(SUPPLIED MATERIAL begins)

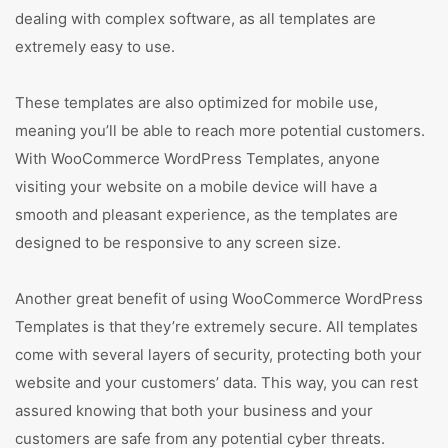
dealing with complex software, as all templates are
extremely easy to use.
These templates are also optimized for mobile use,
meaning you’ll be able to reach more potential customers.
With WooCommerce WordPress Templates, anyone
visiting your website on a mobile device will have a
smooth and pleasant experience, as the templates are
designed to be responsive to any screen size.
Another great benefit of using WooCommerce WordPress
Templates is that they’re extremely secure. All templates
come with several layers of security, protecting both your
website and your customers’ data. This way, you can rest
assured knowing that both your business and your
customers are safe from any potential cyber threats.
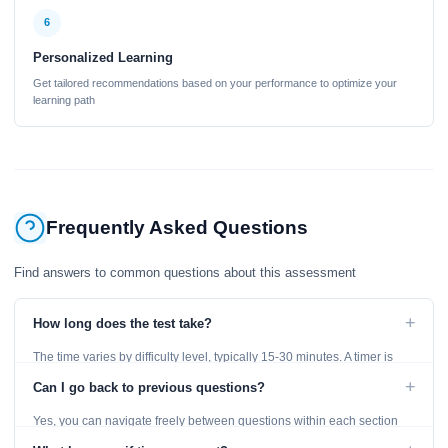
6
Personalized Learning
Get tailored recommendations based on your performance to optimize your
learning path
Frequently Asked Questions
Find answers to common questions about this assessment
+
How long does the test take?
The time varies by difficulty level, typically 15-30 minutes. A timer is
displayed throughout the test.
+
Can I go back to previous questions?
Yes, you can navigate freely between questions within each section
using the Previous and Next buttons.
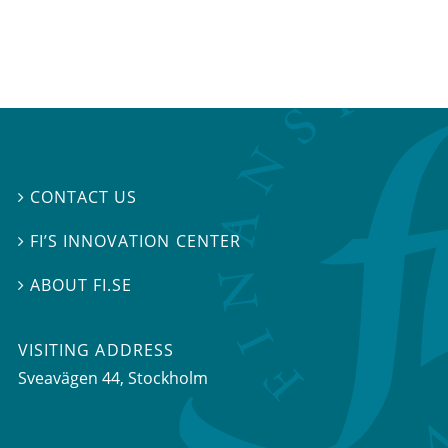
CONTACT US

FI’S INNOVATION CENTER

ABOUT FI.SE

VISITING ADDRESS
Sveavägen 44, Stockholm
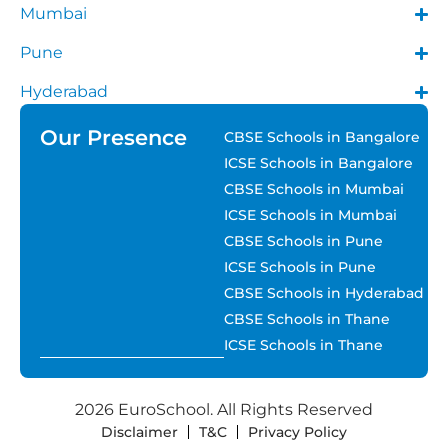
Mumbai
Pune
Hyderabad
Our Presence
CBSE Schools in Bangalore
ICSE Schools in Bangalore
CBSE Schools in Mumbai
ICSE Schools in Mumbai
CBSE Schools in Pune
ICSE Schools in Pune
CBSE Schools in Hyderabad
CBSE Schools in Thane
ICSE Schools in Thane
2026 EuroSchool. All Rights Reserved
Disclaimer
T&C
Privacy Policy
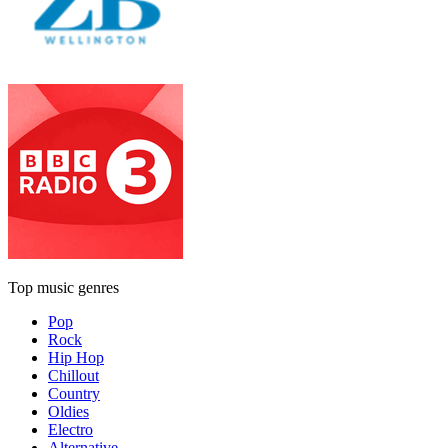
Top music genres
Pop
Rock
Hip Hop
Chillout
Country
Oldies
Electro
Alternative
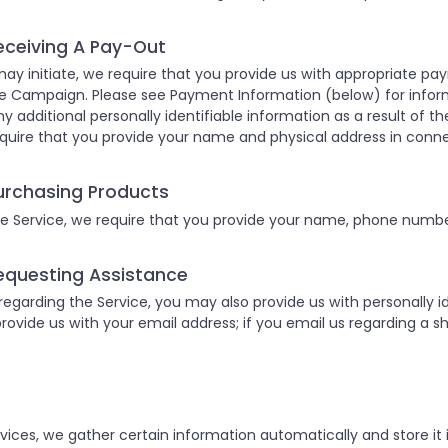
eceiving A Pay-Out
ay initiate, we require that you provide us with appropriate p
e Campaign. Please see Payment Information (below) for infor
ny additional personally identifiable information as a result of the
quire that you provide your name and physical address in conn
urchasing Products
 Service, we require that you provide your name, phone number
equesting Assistance
garding the Service, you may also provide us with personally ide
provide us with your email address; if you email us regarding a sh
ices, we gather certain information automatically and store it i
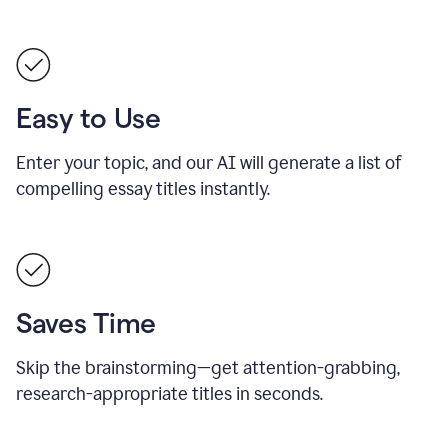
Easy to Use
Enter your topic, and our AI will generate a list of
compelling essay titles instantly.
Saves Time
Skip the brainstorming—get attention-grabbing,
research-appropriate titles in seconds.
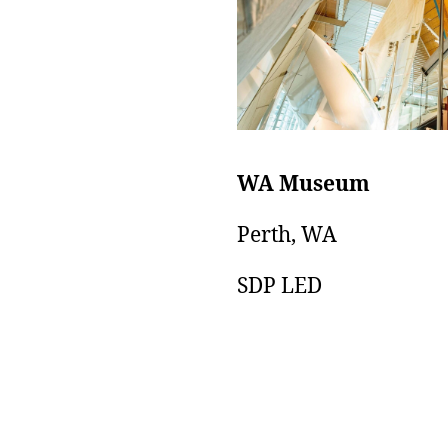
WA Museum
Perth, WA
SDP LED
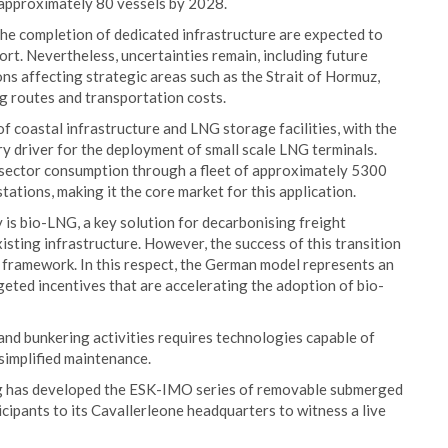
 approximately 80 vessels by 2028.
he completion of dedicated infrastructure are expected to
ort. Nevertheless, uncertainties remain, including future
ons affecting strategic areas such as the Strait of Hormuz,
ng routes and transportation costs.
of coastal infrastructure and LNG storage facilities, with the
y driver for the deployment of small scale LNG terminals.
sector consumption through a fleet of approximately 5300
tions, making it the core market for this application.
 is bio-LNG, a key solution for decarbonising freight
xisting infrastructure. However, the success of this transition
ramework. In this respect, the German model represents an
eted incentives that are accelerating the adoption of bio-
and bunkering activities requires technologies capable of
 simplified maintenance.
ng has developed the ESK-IMO series of removable submerged
ipants to its Cavallerleone headquarters to witness a live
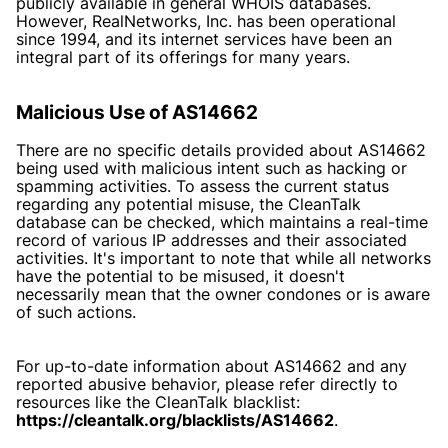
publicly available in general WHOIS databases.
However, RealNetworks, Inc. has been operational
since 1994, and its internet services have been an
integral part of its offerings for many years.
Malicious Use of AS14662
There are no specific details provided about AS14662
being used with malicious intent such as hacking or
spamming activities. To assess the current status
regarding any potential misuse, the CleanTalk
database can be checked, which maintains a real-time
record of various IP addresses and their associated
activities. It's important to note that while all networks
have the potential to be misused, it doesn't
necessarily mean that the owner condones or is aware
of such actions.
For up-to-date information about AS14662 and any
reported abusive behavior, please refer directly to
resources like the CleanTalk blacklist:
https://cleantalk.org/blacklists/AS14662
.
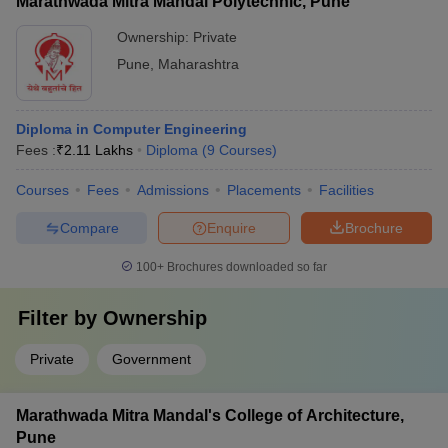
Marathwada Mitra Mandal Polytechnic, Pune
Ownership:
Private
Pune
,
Maharashtra
Diploma in Computer Engineering
Fees :
₹
2.11 Lakhs
Diploma
(
9
Courses
)
Courses
Fees
Admissions
Placements
Facilities
Compare
Enquire
Brochure
100+
Brochures downloaded so far
Filter by
Ownership
Private
Government
Marathwada Mitra Mandal's College of Architecture,
Pune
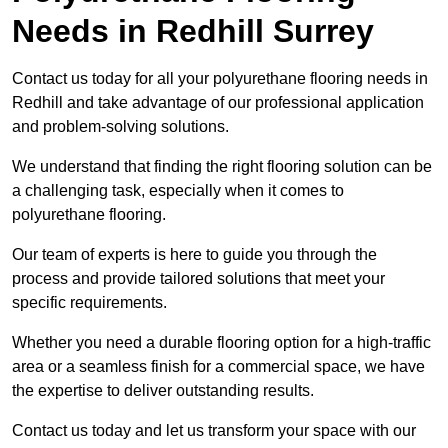
Needs
in Redhill Surrey
Contact us today for all your polyurethane flooring needs in
Redhill and take advantage of our professional application
and problem-solving solutions.
We understand that finding the right flooring solution can be
a challenging task, especially when it comes to
polyurethane flooring.
Our team of experts is here to guide you through the
process and provide tailored solutions that meet your
specific requirements.
Whether you need a durable flooring option for a high-traffic
area or a seamless finish for a commercial space, we have
the expertise to deliver outstanding results.
Contact us today and let us transform your space with our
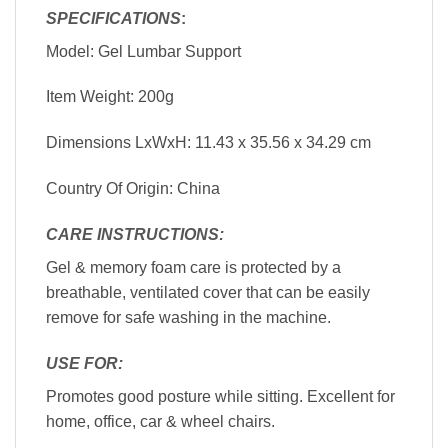
SPECIFICATIONS
:
Model: Gel Lumbar Support
Item Weight: 200g
Dimensions LxWxH: 11.43 x 35.56 x 34.29 cm
Country Of Origin: China
CARE INSTRUCTIONS:
Gel & memory foam care is protected by a
breathable, ventilated cover that can be easily
remove for safe washing in the machine.
USE FOR:
Promotes good posture while sitting. Excellent for
home, office, car & wheel chairs.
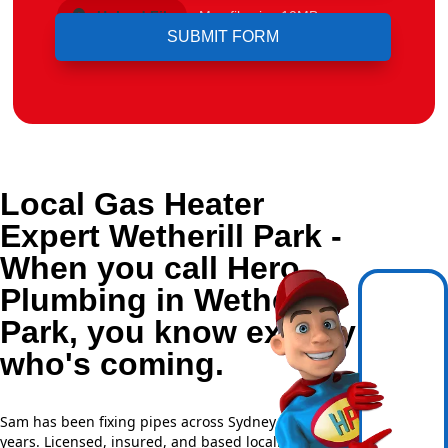
Upload File
Max file size 10MB.
Local Gas Heater
Expert Wetherill Park -
When you call Hero
Plumbing in Wetherill
Park, you know exactly
who's coming.
Sam has been fixing pipes across Sydney for over 20
years. Licensed, insured, and based locally —
NSW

(SUPPLIED MATERIAL ends)

(YOUR GOAL)
Reproduce all of the material with "WooCommerce" switched to "Shopify" and every other word left unchanged. Leave out the pictures.

(RESPONSE FOR THIS EXERCISE)
dealing with complex software, as all templates are
extremely easy to use.
These templates are also optimized for mobile use,
meaning you’ll be able to reach more potential customers.
With Shopify WordPress Templates, anyone
visiting your website on a mobile device will have a
smooth and pleasant experience, as the templates are
designed to be responsive to any screen size.
Another great benefit of using Shopify WordPress
Templates is that they’re extremely secure. All templates
come with several layers of security, protecting both your
website and your customers’ data. This way, you can rest
assured knowing that both your business and your
customers are safe from any potential cyber threats.
6
Personalized Learning
Get tailored recommendations based on your performance to optimize your
learning path
Frequently Asked Questions
Find answers to common questions about this assessment
+
How long does the test take?
The time varies by difficulty level, typically 15-30 minutes. A timer is
displayed throughout the test.
+
Can I go back to previous questions?
Yes, you can navigate freely between questions within each section
using the Previous and Next buttons.
CONTACT US

FI’S INNOVATION CENTER

ABOUT FI.SE

VISITING ADDRESS
Sveavägen 44, Stockholm
Mumbai
Pune
Hyderabad
Our Presence
CBSE Schools in Bangalore
ICSE Schools in Bangalore
CBSE Schools in Mumbai
ICSE Schools in Mumbai
CBSE Schools in Pune
ICSE Schools in Pune
CBSE Schools in Hyderabad
CBSE Schools in Thane
ICSE Schools in Thane
2026 EuroSchool. All Rights Reserved
Disclaimer
T&C
Privacy Policy
Top music genres
Pop
Rock
Hip Hop
Chillout
Country
Oldies
Electro
Alternative
eceiving A Pay-Out
ay initiate, we require that you provide us with appropriate p
e Campaign. Please see Payment Information (below) for infor
ny additional personally identifiable information as a result of the
quire that you provide your name and physical address in conn
urchasing Products
 Service, we require that you provide your name, phone number
equesting Assistance
garding the Service, you may also provide us with personally ide
provide us with your email address; if you email us regarding a sh
ices, we gather certain information automatically and store it i
Easy to Use
Enter your topic, and our AI will generate a list of
compelling essay titles instantly.
Saves Time
Skip the brainstorming—get attention-grabbing,
research-appropriate titles in seconds.
WA Museum
Perth, WA
SDP LED
 approximately 80 vessels by 2028.
he completion of dedicated infrastructure are expected to
ort. Nevertheless, uncertainties remain, including future
ons affecting strategic areas such as the Strait of Hormuz,
ng routes and transportation costs.
of coastal infrastructure and LNG storage facilities, with the
y driver for the deployment of small scale LNG terminals.
sector consumption through a fleet of approximately 5300
tions, making it the core market for this application.
 is bio-LNG, a key solution for decarbonising freight
xisting infrastructure. However, the success of this transition
ramework. In this respect, the German model represents an
eted incentives that are accelerating the adoption of bio-
and bunkering activities requires technologies capable of
 simplified maintenance.
ng has developed the ESK-IMO series of removable submerged
ipants to its Cavallerleone headquarters to witness a live
publicly available in general WHOIS databases.
However, RealNetworks, Inc. has been operational
since 1994, and its internet services have been an
integral part of its offerings for many years.
Malicious Use of AS14662
There are no specific details provided about AS14662
being used with malicious intent such as hacking or
spamming activities. To assess the current status
regarding any potential misuse, the CleanTalk
database can be checked, which maintains a real-time
record of various IP addresses and their associated
activities. It's important to note that while all networks
have the potential to be misused, it doesn't
necessarily mean that the owner condones or is aware
of such actions.
For up-to-date information about AS14662 and any
reported abusive behavior, please refer directly to
resources like the CleanTalk blacklist:
https://cleantalk.org/blacklists/AS14662
.
Marathwada Mitra Mandal Polytechnic, Pune
Ownership:
Private
Pune
,
Maharashtra
Diploma in Computer Engineering
Fees :
₹
2.11 Lakhs
Diploma
(
9
Courses
)
Courses
Fees
Admissions
Placements
Facilities
Compare
Enquire
Brochure
100+
Brochures downloaded so far
Filter by
Ownership
Private
Government
Marathwada Mitra Mandal's College of Architecture,
Pune
Needs
in Redhill Surrey
Contact us today for all your polyurethane flooring needs in
Redhill and take advantage of our professional application
and problem-solving solutions.
We understand that finding the right flooring solution can be
a challenging task, especially when it comes to
polyurethane flooring.
Our team of experts is here to guide you through the
process and provide tailored solutions that meet your
specific requirements.
Whether you need a durable flooring option for a high-traffic
area or a seamless finish for a commercial space, we have
the expertise to deliver outstanding results.
Contact us today and let us transform your space with our
SPECIFICATIONS
:
Model: Gel Lumbar Support
Item Weight: 200g
Dimensions LxWxH: 11.43 x 35.56 x 34.29 cm
Country Of Origin: China
CARE INSTRUCTIONS:
Gel & memory foam care is protected by a
breathable, ventilated cover that can be easily
remove for safe washing in the machine.
USE FOR:
Promotes good posture while sitting. Excellent for
home, office, car & wheel chairs.
Upload File
Max file size 10MB.
Local Gas Heater
Expert Wetherill Park -
When you call Hero
Plumbing in Wetherill
Park, you know exactly
who's coming.
Sam has been fixing pipes across Sydney for over 20
years. Licensed, insured, and based locally —
NSW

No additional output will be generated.